If you connect the output hose from the dishwasher DIRECTLY to the garbage disposal, the pump in the dishwasher being 12" below the height of the GD and p-trap drainage connection, gravity siphoning will occur right after the dishwasher pump shuts off, and whatever yucky stuff resides in the GD will end up contaminating the dishwasher pump and basin. With the air gap elevated above both systems, the gravity-siphoning is broken. Now, you've assured that the flow from the dishwasher is 1-way.

The "internal air gap" in the newer dishwashers is supposed to provide the same level of protection. However, let's say your drain pipe is completely clogged. As the sewage water height starts building up in your toilets, hopefully you notice, and take action. But what if your only toilet is upstairs and the lowest floodable fixture is the kitchen sink. As the sewage level builds up in the sink, hopefully you notice and take action. However, without an air gap plumbed into the dishwasher effluent hose and mounted above the "flood level" of the sink, the sewage works its way all the way into the dishwasher's "air gap" which has no place to spill over into. It's not a real air gap at the proper height, but rather a check valve making sure there isn't reverse flow.

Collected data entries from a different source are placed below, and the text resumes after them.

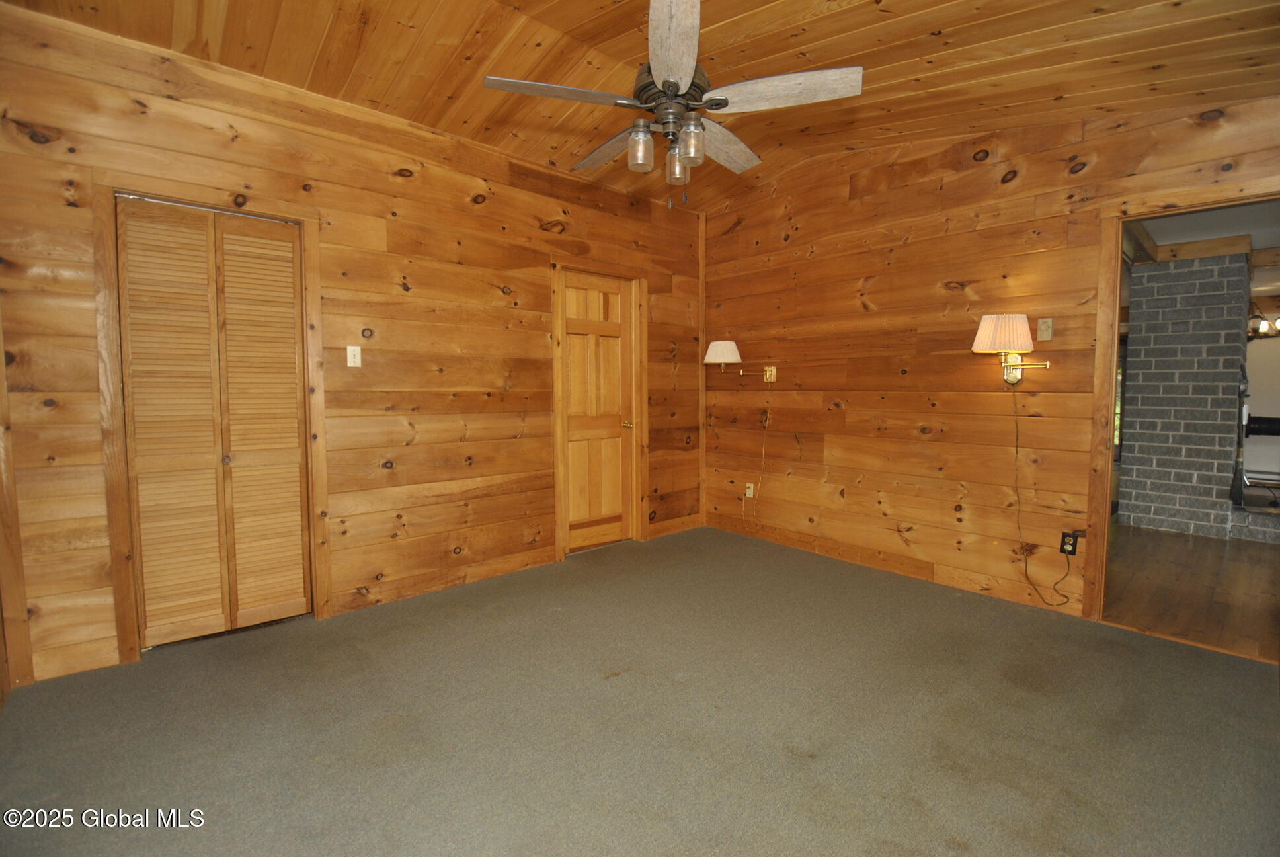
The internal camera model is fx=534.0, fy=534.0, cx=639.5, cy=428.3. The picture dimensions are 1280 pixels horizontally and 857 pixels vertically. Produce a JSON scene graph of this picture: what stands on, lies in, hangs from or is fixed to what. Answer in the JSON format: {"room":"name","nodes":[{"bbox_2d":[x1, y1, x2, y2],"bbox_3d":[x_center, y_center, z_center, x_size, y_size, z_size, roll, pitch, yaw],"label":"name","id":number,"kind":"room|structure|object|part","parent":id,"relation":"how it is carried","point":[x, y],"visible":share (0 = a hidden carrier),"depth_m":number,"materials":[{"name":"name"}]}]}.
{"room":"bedroom","nodes":[
{"label":"bedroom","id":0,"kind":"room"},
{"bbox_2d":[0,4,703,688],"bbox_3d":[-1.142,-0.415,3.365,4.417,2.776,0.133,-3,5,-42],"label":"left wall","id":1,"kind":"structure","parent":0,"point":[539,338],"depth_m":2.92,"materials":[{"name":"brown wood"}]},
{"bbox_2d":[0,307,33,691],"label":"corner trim","id":2,"kind":"structure","parent":1,"relation":"attached to","point":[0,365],"depth_m":2.16,"materials":[{"name":"brown wood"}]},
{"bbox_2d":[93,171,331,661],"bbox_3d":[-2.041,-0.044,2.626,0.843,2.123,0.148,-3,5,-42],"label":"closet door frame","id":3,"kind":"structure","parent":1,"relation":"attached to","point":[309,248],"depth_m":2.39,"materials":[{"name":"brown wood"}]},
{"bbox_2d":[115,197,311,646],"bbox_3d":[-2.039,-0.008,2.607,0.689,2.030,0.082,-3,5,-42],"label":"bifold closet door","id":4,"kind":"structure","parent":1,"relation":"in","point":[284,243],"depth_m":2.59,"materials":[{"name":"brown wood"}]},
{"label":"knob","id":5,"kind":"part","parent":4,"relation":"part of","materials":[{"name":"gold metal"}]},
{"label":"panel","id":6,"kind":"part","parent":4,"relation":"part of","materials":[{"name":"brown wood"}]},
{"bbox_2d":[345,344,362,367],"bbox_3d":[-1.559,-0.398,2.911,0.071,0.116,0.019,-3,5,-42],"label":"light switch","id":7,"kind":"object","parent":1,"relation":"attached to","point":[349,360],"visible":0.98,"depth_m":2.91,"materials":[{"name":"white plastic"}]},
{"bbox_2d":[560,268,635,554],"bbox_3d":[-0.303,-0.100,4.081,0.692,2.044,0.104,-3,5,-42],"label":"wooden door","id":8,"kind":"structure","parent":1,"relation":"in","point":[574,493],"depth_m":4.10,"materials":[{"name":"brown wood"}]},
{"bbox_3d":[-0.102,-0.028,4.234,0.085,0.064,0.100,-3,5,-42],"label":"brass doorknob","id":9,"kind":"part","parent":8,"relation":"part of","materials":[{"name":"gold metal"}]},
{"bbox_2d":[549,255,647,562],"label":"door frame","id":10,"kind":"structure","parent":1,"relation":"attached to","point":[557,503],"depth_m":4.03,"materials":[{"name":"brown wood"}]},
{"bbox_2d":[0,525,1279,856],"bbox_3d":[0.138,1.114,2.004,4.624,0.099,4.551,-3,5,-42],"label":"carpet floor","id":11,"kind":"structure","parent":0,"point":[1130,653],"depth_m":1.91,"materials":[{"name":"carpet"}]},
{"bbox_2d":[2,0,1279,213],"bbox_3d":[0.258,-1.721,1.667,4.405,0.251,4.399,-3,5,-42],"label":"wood ceiling","id":12,"kind":"structure","parent":0,"point":[559,26],"depth_m":2.39,"materials":[{"name":"brown wood"}]},
{"bbox_2d":[481,0,863,209],"bbox_3d":[0.115,-1.265,2.015,1.286,0.902,1.295,-3,5,-42],"label":"ceiling fan","id":13,"kind":"object","parent":12,"relation":"hanging from","point":[664,83],"visible":0.99,"depth_m":1.90,"materials":[{"name":"metal"}]},
{"bbox_3d":[-0.271,-1.148,1.863,0.490,0.039,0.292,-3,5,-42],"label":"blade","id":14,"kind":"part","parent":13,"relation":"part of","materials":[{"name":"wood"}]},
{"bbox_3d":[-0.088,-1.174,2.245,0.240,0.051,0.546,-3,5,-42],"label":"blade","id":15,"kind":"part","parent":13,"relation":"part of","materials":[{"name":"grey wood"}]},
{"bbox_3d":[0.003,-1.026,1.971,0.089,0.133,0.086,-3,5,-42],"label":"glass shade","id":16,"kind":"part","parent":13,"relation":"part of","materials":[{"name":"clear glass"}]},
{"bbox_3d":[0.115,-1.287,2.051,0.272,0.280,0.279,-3,5,-42],"label":"motor housing","id":17,"kind":"part","parent":13,"relation":"part of","materials":[{"name":"brown metal"}]},
{"bbox_3d":[0.096,-1.152,1.647,0.208,0.045,0.603,0,4,-1],"label":"blade","id":18,"kind":"part","parent":13,"relation":"part of","materials":[{"name":"wood"}]},
{"bbox_3d":[0.149,-1.030,2.106,0.091,0.124,0.088,-3,5,-42],"label":"glass shade","id":19,"kind":"part","parent":13,"relation":"part of","materials":[{"name":"clear glass"}]},
{"bbox_3d":[0.181,-1.028,1.942,0.093,0.124,0.089,-3,5,-42],"label":"glass shade","id":20,"kind":"part","parent":13,"relation":"part of","materials":[{"name":"clear glass"}]},
{"bbox_3d":[0.334,-1.195,2.278,0.275,0.050,0.529,2,4,32],"label":"fan blade","id":21,"kind":"part","parent":13,"relation":"part of","materials":[{"name":"grey wood"}]},
{"bbox_3d":[0.479,-1.164,1.878,0.335,0.043,0.453,-3,5,-42],"label":"fan blade","id":22,"kind":"part","parent":13,"relation":"part of","materials":[{"name":"wood"}]},
{"bbox_2d":[698,91,1279,625],"bbox_3d":[1.963,-0.497,3.300,0.123,2.961,4.353,-3,5,-42],"label":"right wall","id":23,"kind":"structure","parent":0,"point":[1033,168],"depth_m":3.38,"materials":[{"name":"brown wood"}]},
{"bbox_2d":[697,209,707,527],"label":"corner trim","id":24,"kind":"structure","parent":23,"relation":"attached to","point":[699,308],"depth_m":4.70,"materials":[{"name":"brown wood"}]},
{"bbox_2d":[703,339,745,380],"bbox_3d":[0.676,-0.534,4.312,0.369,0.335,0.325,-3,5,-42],"label":"wall lamp","id":25,"kind":"object","parent":23,"relation":"attached to","point":[722,348],"visible":1,"depth_m":4.19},
{"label":"lampshade","id":26,"kind":"part","parent":25,"relation":"part of","materials":[{"name":"white fabric"}]},
{"bbox_2d":[741,379,770,529],"bbox_3d":[0.952,0.213,4.330,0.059,1.316,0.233,-3,5,-42],"label":"lamp cord","id":27,"kind":"object","parent":25,"relation":"hanging from","point":[767,416],"visible":0.99,"depth_m":4.32,"materials":[{"name":"brown plastic"}]},
{"bbox_2d":[745,481,755,498],"bbox_3d":[0.914,0.513,4.447,0.011,0.117,0.071,-3,5,-42],"label":"wall outlet","id":28,"kind":"object","parent":23,"relation":"attached to","point":[747,490],"visible":0.98,"depth_m":4.44,"materials":[{"name":"white plastic"}]},
{"bbox_2d":[762,364,776,381],"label":"wall lamp mount","id":29,"kind":"object","parent":23,"relation":"attached to","point":[767,373],"visible":0.98,"depth_m":4.23,"materials":[{"name":"gold metal"}]},
{"bbox_2d":[969,312,1052,384],"bbox_3d":[2.030,-0.426,2.938,0.354,0.394,0.350,-3,5,-42],"label":"wall lamp","id":30,"kind":"object","parent":23,"relation":"attached to","point":[980,336],"visible":0.99,"depth_m":2.88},
{"bbox_2d":[1010,385,1076,605],"bbox_3d":[2.193,0.349,2.923,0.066,1.241,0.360,-3,5,-42],"label":"lamp cord","id":31,"kind":"object","parent":30,"relation":"hanging from","point":[1025,570],"visible":0.98,"depth_m":2.98,"materials":[{"name":"plastic"}]},
{"bbox_2d":[1036,316,1053,340],"bbox_3d":[2.241,-0.551,2.955,0.022,0.119,0.072,-3,5,-42],"label":"thermostat","id":32,"kind":"object","parent":23,"relation":"attached to","point":[1042,328],"visible":0.98,"depth_m":2.95,"materials":[{"name":"beige plastic"}]},
{"bbox_2d":[1059,531,1079,555],"bbox_3d":[2.305,0.620,2.870,0.009,0.116,0.072,-3,5,-42],"label":"wall outlet","id":33,"kind":"object","parent":23,"relation":"attached to","point":[1073,543],"visible":0.97,"depth_m":2.87,"materials":[{"name":"black plastic"}]},
{"bbox_2d":[1083,185,1279,642],"bbox_3d":[2.637,-0.022,2.494,0.179,2.117,1.019,-3,5,-42],"label":"door frame","id":34,"kind":"structure","parent":23,"relation":"attached to","point":[1105,530],"depth_m":2.73,"materials":[{"name":"brown wood"}]},
{"bbox_2d":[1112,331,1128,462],"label":"window","id":35,"kind":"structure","parent":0,"point":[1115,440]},
{"bbox_2d":[1102,521,1279,659],"bbox_3d":[4.990,0.931,4.619,6.125,0.095,4.228,-3,5,-42],"label":"wood floor","id":36,"kind":"structure","parent":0,"point":[1185,543],"depth_m":3.28,"materials":[{"name":"brown wood"}]},
{"bbox_2d":[1116,248,1254,539],"bbox_3d":[5.022,-0.310,4.945,0.916,2.393,0.889,-3,5,-42],"label":"brick chimney","id":37,"kind":"structure","parent":36,"relation":"on","point":[1143,378],"depth_m":4.65,"materials":[{"name":"grey brick"}]},
{"bbox_2d":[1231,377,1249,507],"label":"fireplace tool","id":38,"kind":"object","parent":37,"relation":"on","point":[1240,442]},
{"bbox_2d":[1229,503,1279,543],"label":"brick hearth","id":39,"kind":"object","parent":36,"relation":"on","point":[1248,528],"visible":0.79,"depth_m":4.35,"materials":[{"name":"grey brick"}]},
{"bbox_2d":[1135,201,1279,257],"bbox_3d":[4.793,-1.618,3.894,4.871,0.104,3.534,-3,5,-42],"label":"far room ceiling","id":40,"kind":"structure","parent":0,"point":[1216,233],"depth_m":4.12,"materials":[{"name":"white paint"}]},
{"bbox_2d":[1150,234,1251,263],"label":"wooden beam","id":41,"kind":"structure","parent":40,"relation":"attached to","point":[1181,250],"depth_m":4.54,"materials":[{"name":"brown wood"}]},
{"bbox_2d":[1246,309,1279,338],"bbox_3d":[6.576,-1.247,5.503,0.416,0.583,0.575,-3,5,-42],"label":"chandelier","id":42,"kind":"object","parent":40,"relation":"hanging from","point":[1279,323],"visible":0.68,"depth_m":5.54,"materials":[{"name":"metal"}]},
{"bbox_2d":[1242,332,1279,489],"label":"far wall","id":43,"kind":"structure","parent":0,"point":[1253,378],"depth_m":6.29,"materials":[{"name":"white paint"}]},
{"bbox_2d":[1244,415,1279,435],"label":"stove pipe","id":44,"kind":"object","parent":43,"relation":"attached to","point":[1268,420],"visible":0.77,"depth_m":4.84,"materials":[{"name":"black metal"}]}
]}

The difference between this internal air gap and the one up on the sink ledge is nuanced, but in the case of a drain blockage that floods the sink, contamination has worked its way further into the DW than is possible with an external air gap at the countertop height.

Most all homes nowadays have a downstairs toilet that will overflow before anything reaches high enough to back up into the kitchen sink. And you have to be a meth addict to not care about the toilet overflowing. So the air gap's 2nd function, to keep a backed up drain from polluting the DW's output hose, is rarely going to be invoked.

In this regard the CA plumbing code is a bit outdated and inflexible regarding the air gap placement on the sink ledge. When enough inspectors "get it" and accept the internal "air gap" in the DW as functionally adequate, perhaps the UPC will get modified. I hate the site of the air gap, and very few people understand its function. It was much more important in the early days of dishwashers than today.


----------



## Ghostmaker (Mar 2, 2013)

Only time an air gap is required under the IPC is in a commercial dishwasher. It actually requires a standpipe with an air gap.
To each his own. But are we not taking learning a lesson out of the equation? The first time a home owner forgets to clear his disposal and floods his kitchen unless they are brain dead it would probably be the last time.


----------



## TheEplumber (Jul 20, 2010)

Let's not dig up old posts, OK?


----------



## Javiles (Dec 12, 2011)

These devises are a feat of disaster. :lol:


----------



## Javiles (Dec 12, 2011)

TheEplumber said:


> Let's not dig up old posts, OK?


Dam it !!!:icon_redface:


----------



## broox (Nov 30, 2010)

Back from the dead emoticon?


----------